Matt Bowman: Defining “tolerance” when students challenge the “Day of Silence”

by Matt Bowman
Thanks to the U.S. Court of Appeals for the Seventh Circuit, Christian students were able to celebrate the Day of Truth this week on at least a less-unequal playing field. In its expedited decision a few days ago, the court ruled 3-0 that Naperville Illinois high school and ADF client Alex Nuxoll should be allowed to wear his t-shirt that says “Be Happy, Not Gay.” The Seventh Circuit ruled that there is no basis for expelling Nuxoll’s t-shirt message under the guise of banning derogatory speech.
Hopefully, Christian students in the Seventh Circuit will no longer be singled out for censorship when they wish to present their side of the story in a school controversy about homosexual issues–a controversy started not by them, but by those in their schools who publicly relegate traditional Christian beliefs to social intolerability. They call it harassment to respectfully express a Christian viewpoint, which is all the more ironic in schools that give diplomatic immunity to pro-homosexual speech that claims to be all about “tolerance.”
In cases like this, much depends on how the facts are characterized. It is not accurate to say that the Day of Silence (sponsored by the “Gay, Lesbian and Straight Education Network”) advocates mere “tolerance” rather than homosexual behavior itself, and at the same time to label Nuxoll’s speech as anti-homosexual. This is because “tolerance,” as promoted by the homosexual legal agenda, is not neutral. The inherent bias of “tolerance” is plain from our cultural context, where the same political special interest groups advocate homosexual behavior in society and in schools, and support the Day of Silence. More fundamentally, this version of “tolerance” demands that if you don’t believe that homosexual behavior and same-sex attraction are just as legitimate as heterosexuality, you are bigoted and discriminatory, and your view is “derogatory.”

◆ ◆ ◆ ◆ ◆ ◆ ◆

Activity A:
In the opinion piece on the Day of Silence, why is it inaccurate to say the Day of Silence promotes mere "tolerance" while also calling Nuxoll's speech anti-homosexual? Answer in one to three sentences.
The listing below and the opinion piece above come from unrelated sources.

Saved entries:
◆ ◆ ◆ ◆ ◆ ◆ ◆

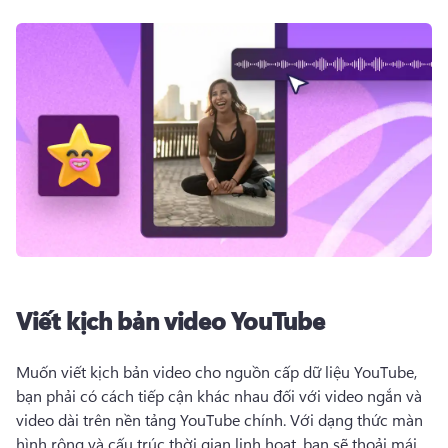
Viết kịch bản video YouTube
Muốn viết kịch bản video cho nguồn cấp dữ liệu YouTube, 
bạn phải có cách tiếp cận khác nhau đối với video ngắn và 
video dài trên nền tảng YouTube chính. 
Với dạng thức màn 
hình rộng và cấu trúc thời gian linh hoạt, bạn sẽ thoải mái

◆ ◆ ◆ ◆ ◆ ◆ ◆

Activity B:
How many lines of the listing contain the string "video"? Case counts, and the reply should be the number alone.

Your response A:
The "tolerance" promoted by the homosexual legal agenda is not neutral. Its bias shows in the cultural context, where the same special interest groups that advocate homosexual behavior in society and in schools also support the Day of Silence. It also demands that anyone who doesn't consider homosexual behavior as legitimate as heterosexuality be labeled bigoted and discriminatory, with their view called "derogatory."

Your response B:
4